▸ Aim of the exercise
From the first line to the last, reproduce the records below exactly, omitting any picture.

▸ Task inputs
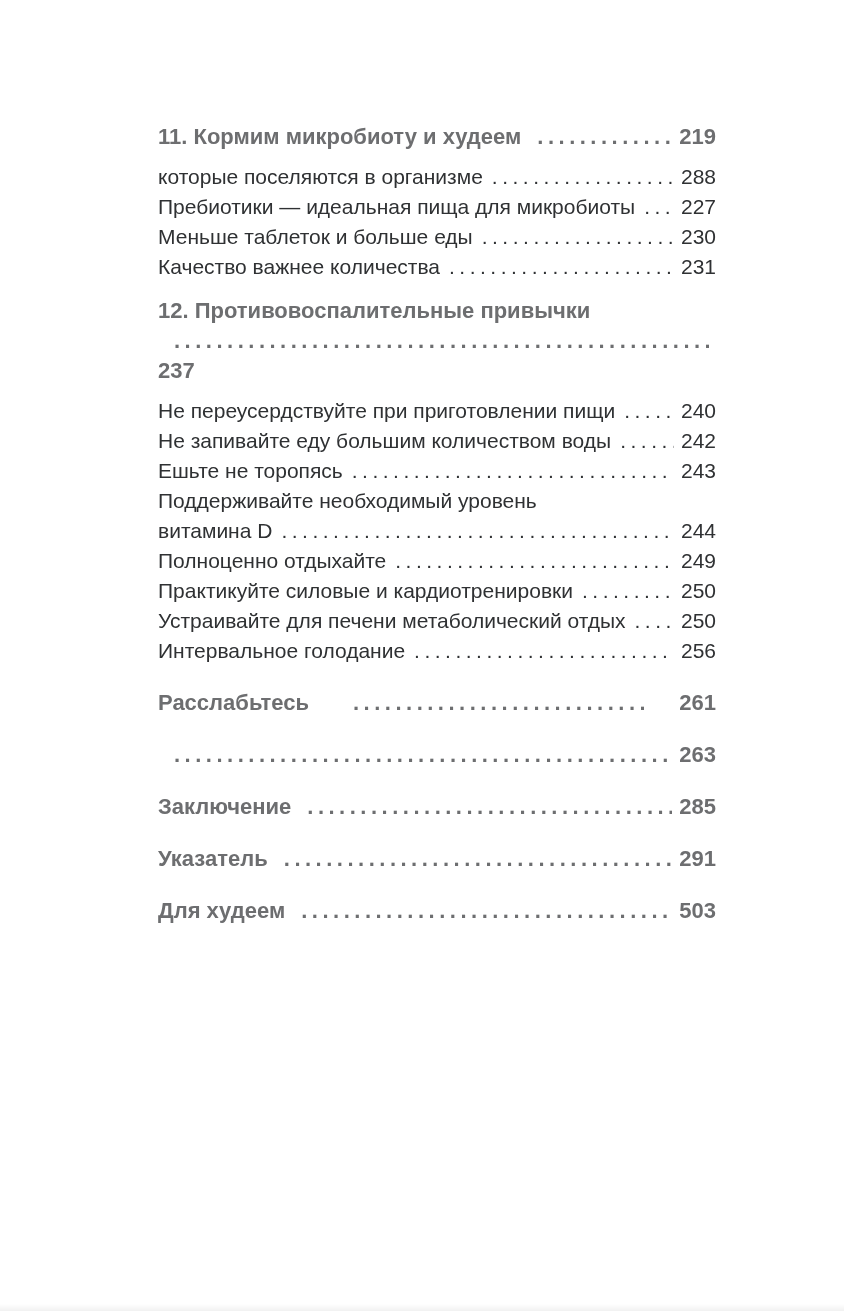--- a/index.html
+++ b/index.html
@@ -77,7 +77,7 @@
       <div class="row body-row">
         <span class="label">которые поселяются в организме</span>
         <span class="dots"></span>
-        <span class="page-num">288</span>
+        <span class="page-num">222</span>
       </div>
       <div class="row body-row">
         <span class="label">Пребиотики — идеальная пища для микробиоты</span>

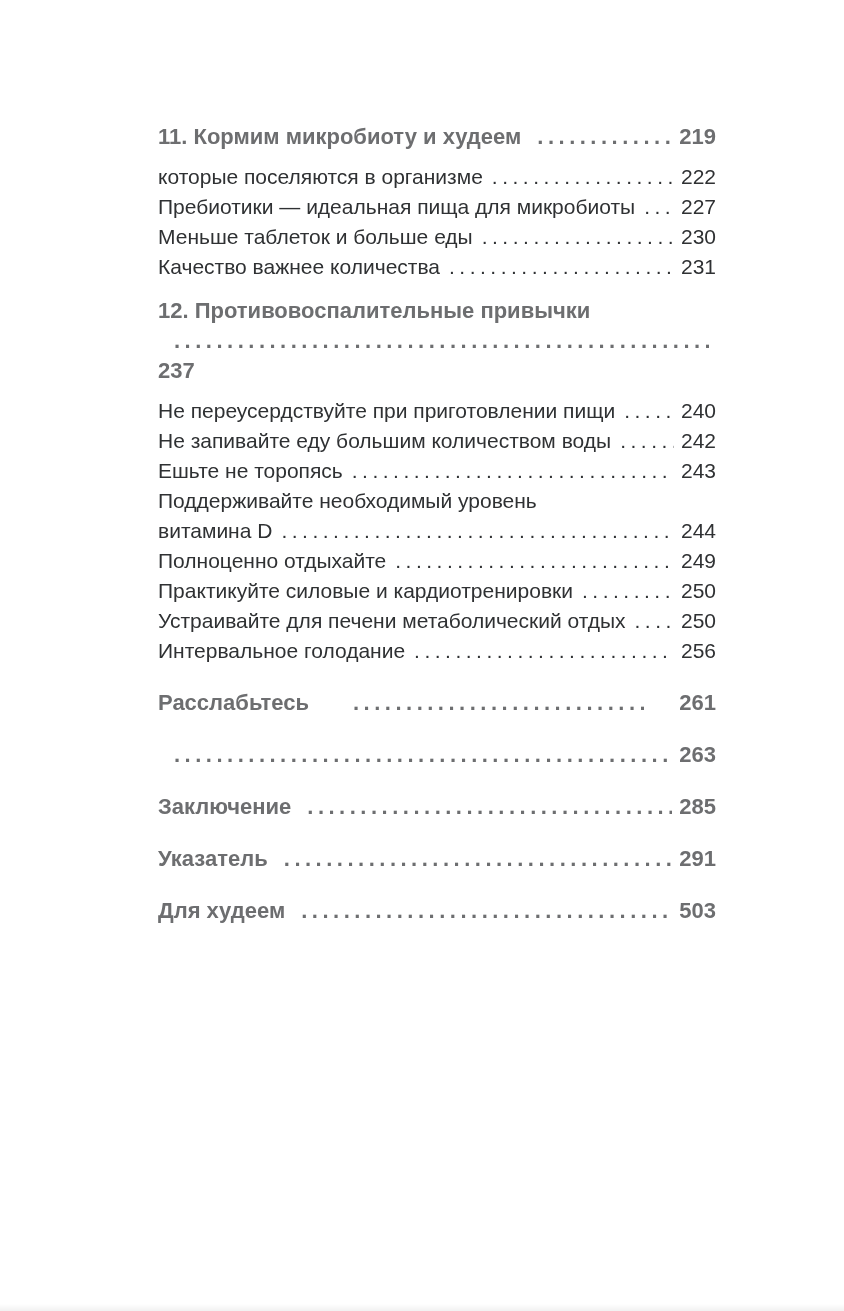--- a/index.html
+++ b/index.html
@@ -36,7 +36,7 @@
   }
   .chapter-row { margin-bottom: 10px; }
   .row + .chapter-row { margin-top: 14px; flex-direction: column; }
-  .body-row + .section-row { margin-top: 22px; gap: 28px; }
+  .body-row + .section-row { margin-top: 14px; gap: 28px; }
   .section-row + .section-row { margin-top: 22px; }
 
   .label { flex: 0 0 auto; }

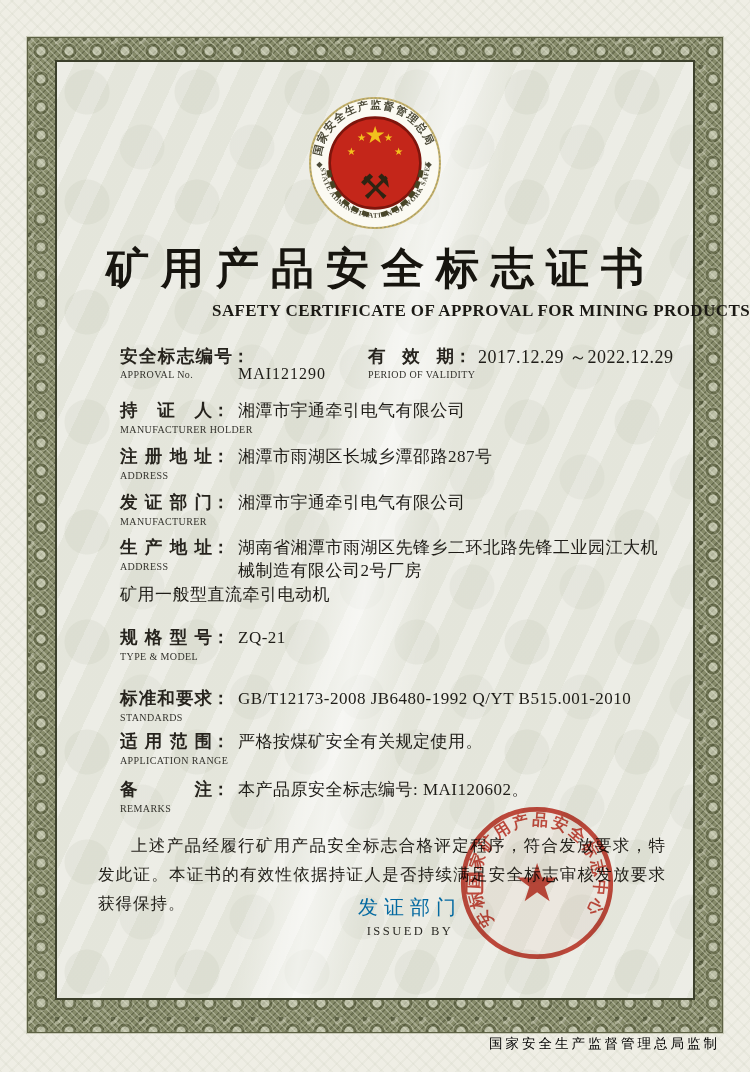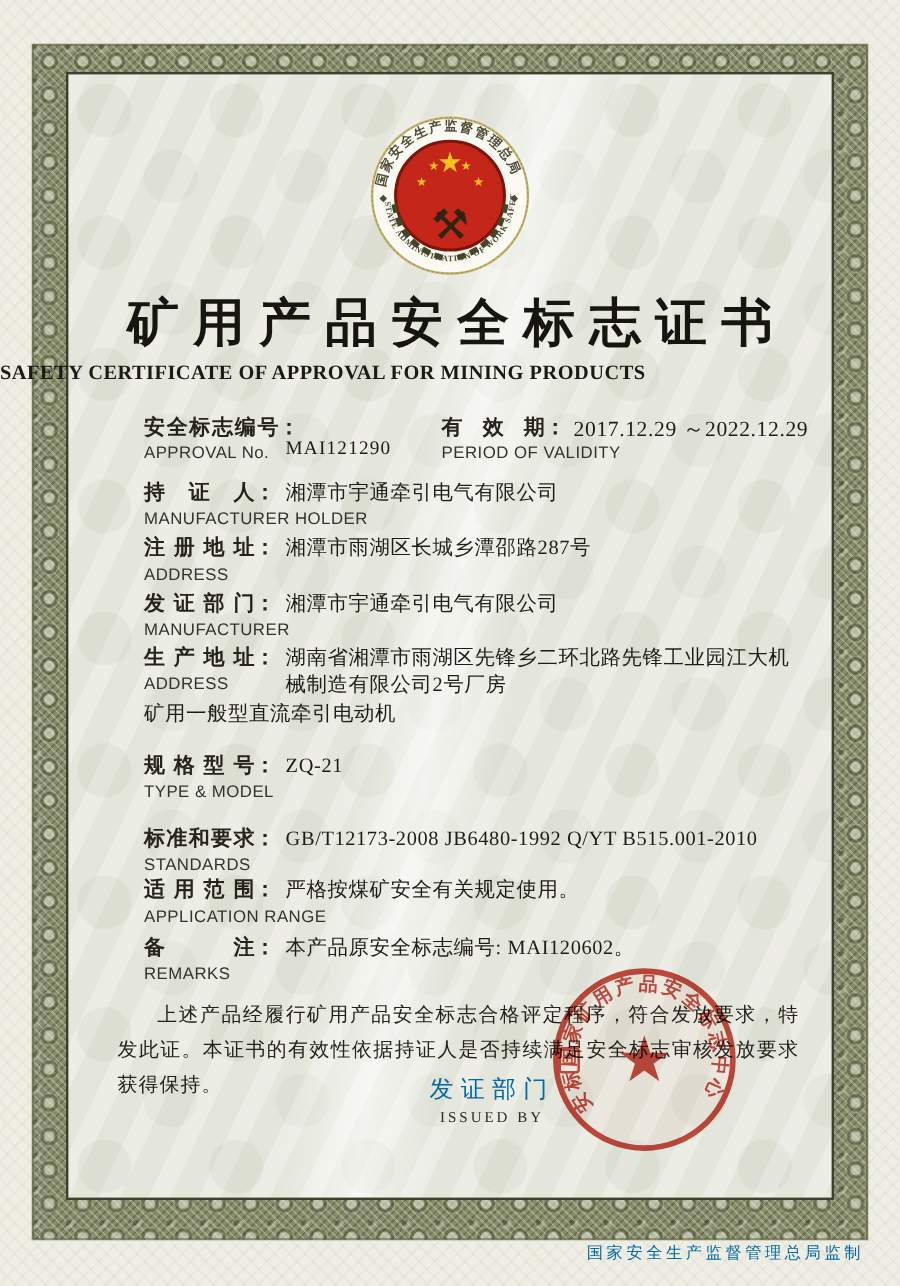--- a/index.html
+++ b/index.html
@@ -52,7 +52,7 @@
     color:#17150f;
   }
   .subtitle{
-    position:absolute;left:0;right:0;top:301px;text-align:left;
+    position:absolute;left:0;right:0;top:301px;text-align:right;
     font-size:17px;font-weight:bold;letter-spacing:.4px;color:#1b1914;
   }
 

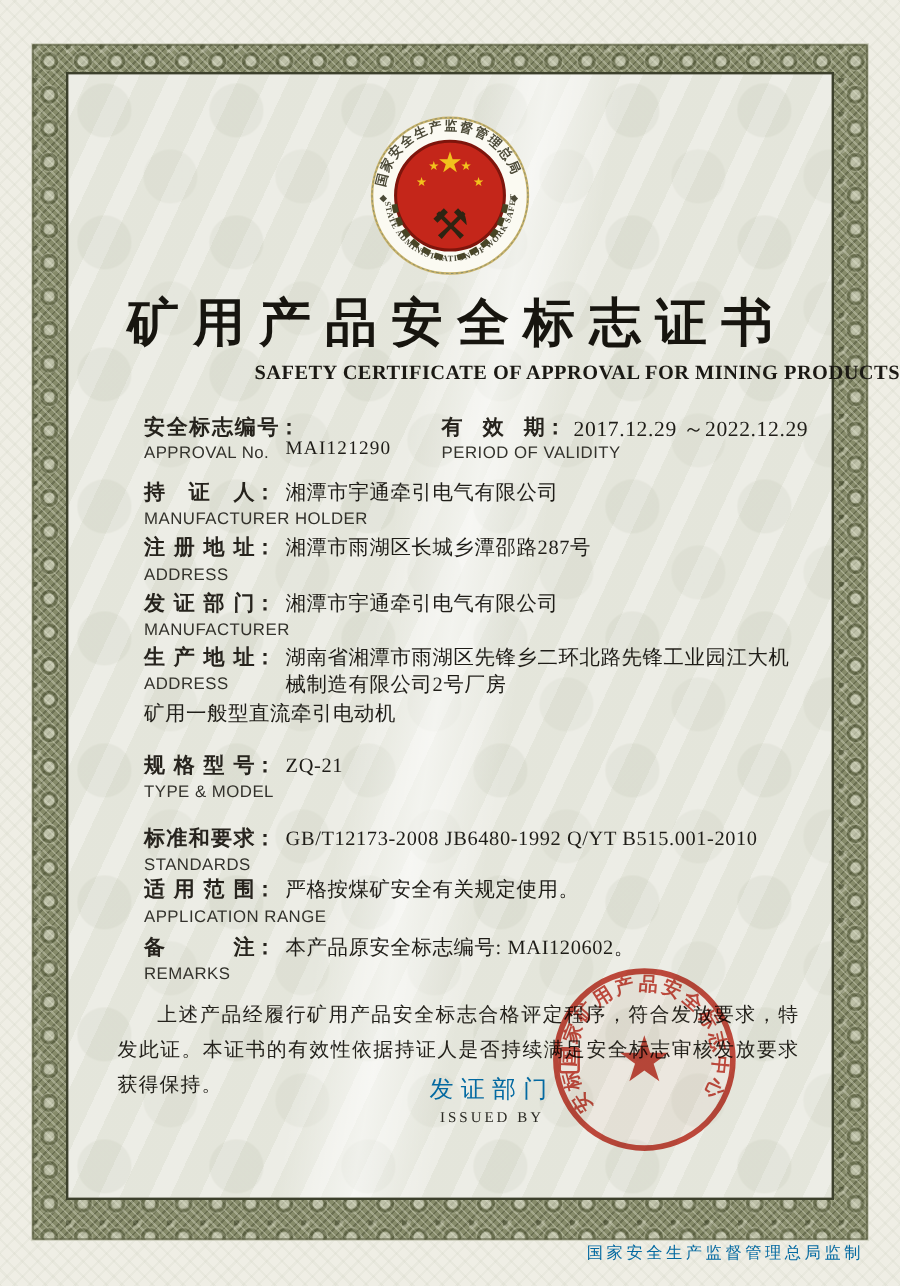--- a/index.html
+++ b/index.html
@@ -63,8 +63,8 @@
   }
   .colon{font-weight:bold;}
   .sub{
-    font-size:14px;color:#33322c;letter-spacing:.4px;margin-top:2px;
-    font-family:Liberation Sans, sans-serif;white-space:nowrap;
+    font-size:10px;color:#33322c;letter-spacing:.4px;margin-top:2px;
+    font-family:Liberation Serif, serif;white-space:nowrap;
   }
   .val{font-size:17px;color:#1e1c17;letter-spacing:.5px;line-height:23px;}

▸ Your solution
--- a/index.html
+++ b/index.html
@@ -77,7 +77,7 @@
       <div class="row body-row">
         <span class="label">которые поселяются в организме</span>
         <span class="dots"></span>
-        <span class="page-num">288</span>
+        <span class="page-num">222</span>
       </div>
       <div class="row body-row">
         <span class="label">Пребиотики — идеальная пища для микробиоты</span>

--- a/index.html
+++ b/index.html
@@ -36,7 +36,7 @@
   }
   .chapter-row { margin-bottom: 10px; }
   .row + .chapter-row { margin-top: 14px; flex-direction: column; }
-  .body-row + .section-row { margin-top: 22px; gap: 28px; }
+  .body-row + .section-row { margin-top: 14px; gap: 28px; }
   .section-row + .section-row { margin-top: 22px; }
 
   .label { flex: 0 0 auto; }

--- a/index.html
+++ b/index.html
@@ -52,7 +52,7 @@
     color:#17150f;
   }
   .subtitle{
-    position:absolute;left:0;right:0;top:301px;text-align:left;
+    position:absolute;left:0;right:0;top:301px;text-align:right;
     font-size:17px;font-weight:bold;letter-spacing:.4px;color:#1b1914;
   }
 

--- a/index.html
+++ b/index.html
@@ -63,8 +63,8 @@
   }
   .colon{font-weight:bold;}
   .sub{
-    font-size:14px;color:#33322c;letter-spacing:.4px;margin-top:2px;
-    font-family:Liberation Sans, sans-serif;white-space:nowrap;
+    font-size:10px;color:#33322c;letter-spacing:.4px;margin-top:2px;
+    font-family:Liberation Serif, serif;white-space:nowrap;
   }
   .val{font-size:17px;color:#1e1c17;letter-spacing:.5px;line-height:23px;}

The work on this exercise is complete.